Task objective:
Among the entries that follow, locate the line with "- 백엔드 코드: src/main/java/com/example/dbdesign_project" and the line with "Sander's Personal Curriculum Progress". Output those lines and all lines in between, exactly, minus the pictures.

Data extract:
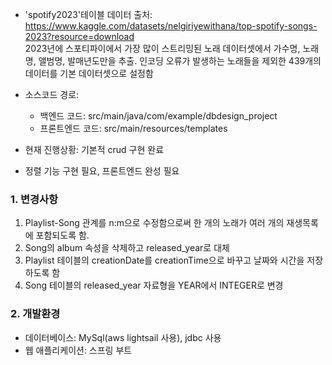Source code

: - 'spotify2023'테이블 데이터 출처: https://www.kaggle.com/datasets/nelgiriyewithana/top-spotify-songs-2023?resource=download<br>
2023년에 스포티파이에서 가장 많이 스트리밍된 노래 데이터셋에서 가수명, 노래명, 앨범명, 발매년도만을 추출.
인코딩 오류가 발생하는 노래들을 제외한 439개의 데이터를 기본 데이터셋으로 설정함

- 소스코드 경로:
   - 백엔드 코드: src/main/java/com/example/dbdesign_project
   - 프론트엔드 코드: src/main/resources/templates

- 현재 진행상황: 기본적 crud 구현 완료
- 정렬 기능 구현 필요, 프론트엔드 완성 필요

### 1. 변경사항
1. Playlist-Song 관계를 n:m으로 수정함으로써 한 개의 노래가 여러 개의 재생목록에 포함되도록 함.
2. Song의 album 속성을 삭제하고 released_year로 대체
3. Playlist 테이블의 creationDate를 creationTime으로 바꾸고 날짜와 시간을 저장하도록 함
4. Song 테이블의 released_year 자료형을 YEAR에서 INTEGER로 변경


### 2. 개발환경
- 데이터베이스: MySql(aws lightsail 사용), jdbc 사용
- 웹 애플리케이션: 스프링 부트

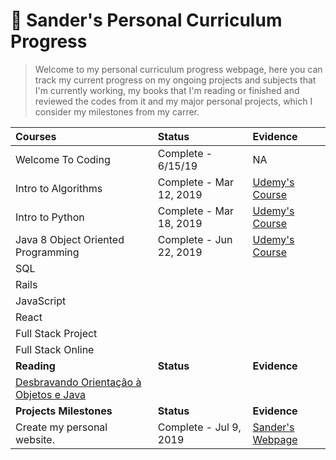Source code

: # :star2: Sander's Personal Curriculum Progress

> Welcome to my personal curriculum progress webpage, here you can track my current progress on my ongoing projects and subjects that I'm currently working, my books that I'm reading or finished and reviewed the codes from it and my major personal projects, which I consider my milestones from my carrer.

| **Courses**                                                                                        | **Status**             | **Evidence**                                                                     |
| :--------------------------------------------------------------------------------------------- | :----------------- | :--------------------------------------------------------------------------- |
| Welcome To Coding                                                                              | Complete - 6/15/19 | NA                                                                           |
| Intro to Algorithms                                                                       | Complete - Mar 12, 2019 | [Udemy's Course](https://github.com/sanderdsz/algoritmos-java-basicos) |
| Intro to Python                                                                           | Complete - Mar 18, 2019  | [Udemy's Course](https://www.udemy.com/certificate/UC-SCZIIOUZ/) |
| Java 8 Object Oriented Programming                                                        | Complete - Jun 22, 2019  | [Udemy's Course](https://github.com/sanderdsz/yard-version-1.0) |
| SQL                                                                                            |                    |                  |
| Rails                                                                                          |                    |                  |
| JavaScript                                                                                     |                    |                  |
| React                                                                                          |                    |                  |
| Full Stack Project                                                                             |                    |                  |
| Full Stack Online                                                                              |                    |                  |
| **Reading**                                                                                    | **Status**         | **Evidence**     |
| [Desbravando Orientação à Objetos e Java](https://www.casadocodigo.com.br/products/livro-orientacao-objetos-java) | |    
| **Projects Milestones**                                                                        | **Status**         | **Evidence**     |
| Create my personal website.                                                                    | Complete - Jul 9, 2019 | [Sander's Webpage](https://www.sanderdsz.github.io) |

Exercise answer:
   - 백엔드 코드: src/main/java/com/example/dbdesign_project
   - 프론트엔드 코드: src/main/resources/templates

- 현재 진행상황: 기본적 crud 구현 완료
- 정렬 기능 구현 필요, 프론트엔드 완성 필요

### 1. 변경사항
1. Playlist-Song 관계를 n:m으로 수정함으로써 한 개의 노래가 여러 개의 재생목록에 포함되도록 함.
2. Song의 album 속성을 삭제하고 released_year로 대체
3. Playlist 테이블의 creationDate를 creationTime으로 바꾸고 날짜와 시간을 저장하도록 함
4. Song 테이블의 released_year 자료형을 YEAR에서 INTEGER로 변경


### 2. 개발환경
- 데이터베이스: MySql(aws lightsail 사용), jdbc 사용
- 웹 애플리케이션: 스프링 부트

Source code

: # :star2: Sander's Personal Curriculum Progress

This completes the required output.